The blinding light of the camera pierced my soul. “Anyone who has information, please come forward and help us find my daughter.”

Through the next 11½ years the word of God became my lifeline to sanity. I found assurance in Matthew 10:26: There is nothing covered that will not be revealed, and hidden that will not be known.

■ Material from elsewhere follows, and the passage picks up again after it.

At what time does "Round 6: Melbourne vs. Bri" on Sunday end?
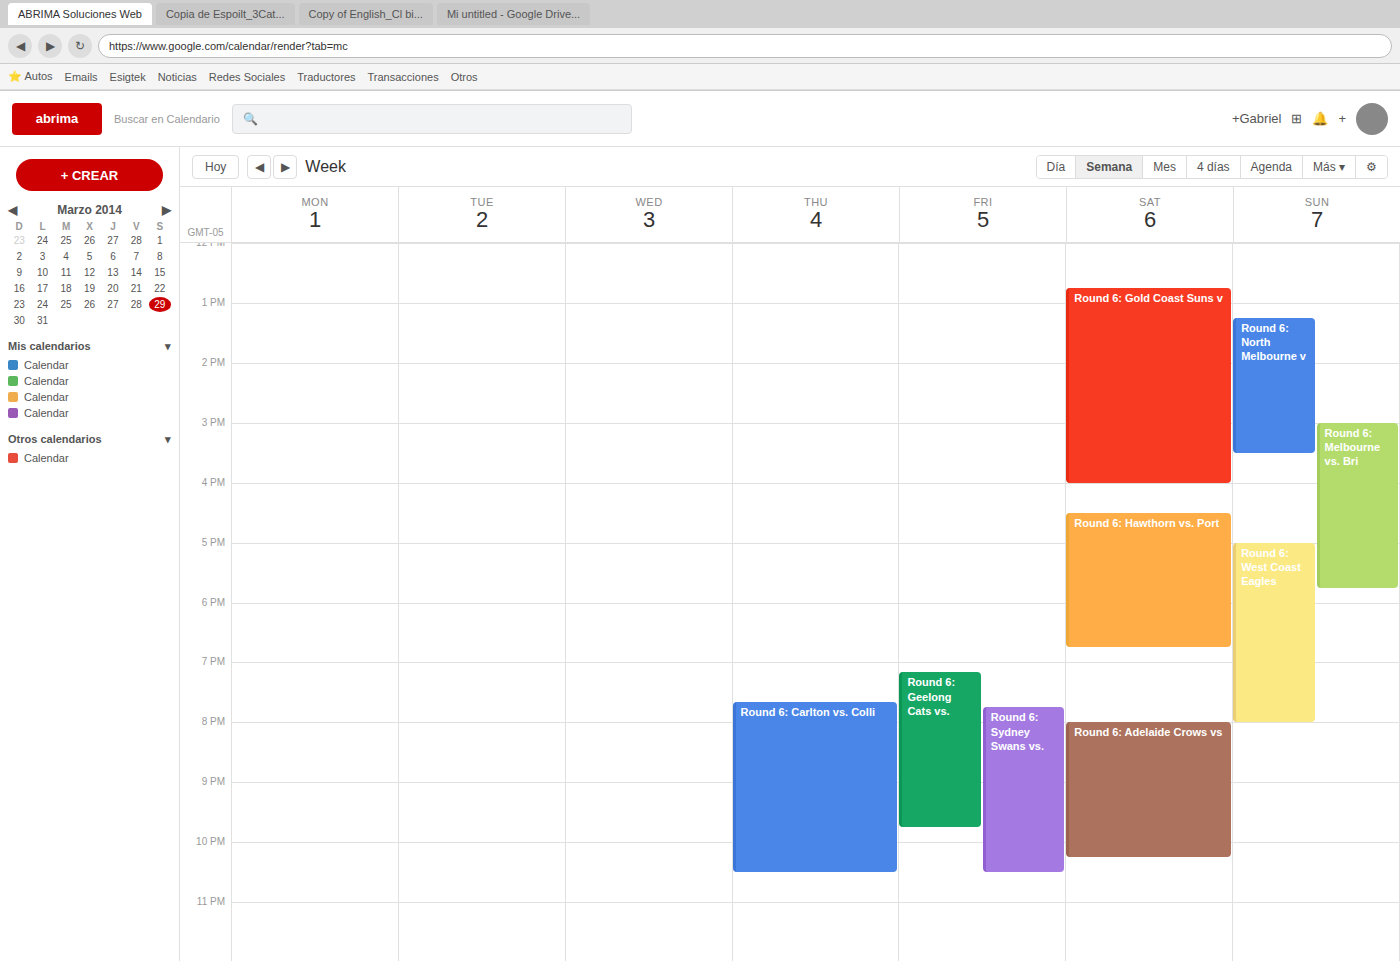
5:45 PM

On Kaelin’s sixteenth birthday, May 1, 1997, I felt too numb to participate in normal life. Drenched with grief, I walked in the woods where I had searched with a volunteer and his dog. We had poked sticks in mounds of dirt to see if someone was buried there. I burst into tears and screamed into the sky at God. “Why do I have to go through this pain?” I cried and shouted and raged. Finally the storm subsided. My heavenly Father’s love remained steady in spite of my outburst. Through a blur of tears I whispered, “Okay, God, I choose to forgive YOU. Maybe someday I’ll understand.” The gentle Holy Spirit began surrounding me with love and peace. By faith I believed: “For my thoughts are not your thoughts, neither are your ways my ways,” declares the Lord. “As the heavens are higher than the earth, so are my ways higher than your ways and my thoughts than your thoughts.” Isaiah 55:8-9.

The hope of seeing Kaelin in heaven someday gave me the serenity to go on with my life.

In April 2008 my daughter’s earthly remains were found in a peaceful field near a tall evergreen tree within a mile of the church. Among many questions remaining is: Why weren’t they found sooner? All I can say is God’s timing is perfect. One indisputable truth is: In the face of the most tragic circumstances, God is able to give peace, comfort, and strength to those who ask Him. In spite of righteous indignation, I choose to forgive whoever is responsible for my daughter’s murder. I believe that, in the end, justice will be done.

He will wipe every tear from their eyes. There will be no more death or mourning or crying or pain, for the old order of things has passed away.” Revelation 21:4

 

Kimberly Cruz Waller writes from Winston, Oregon.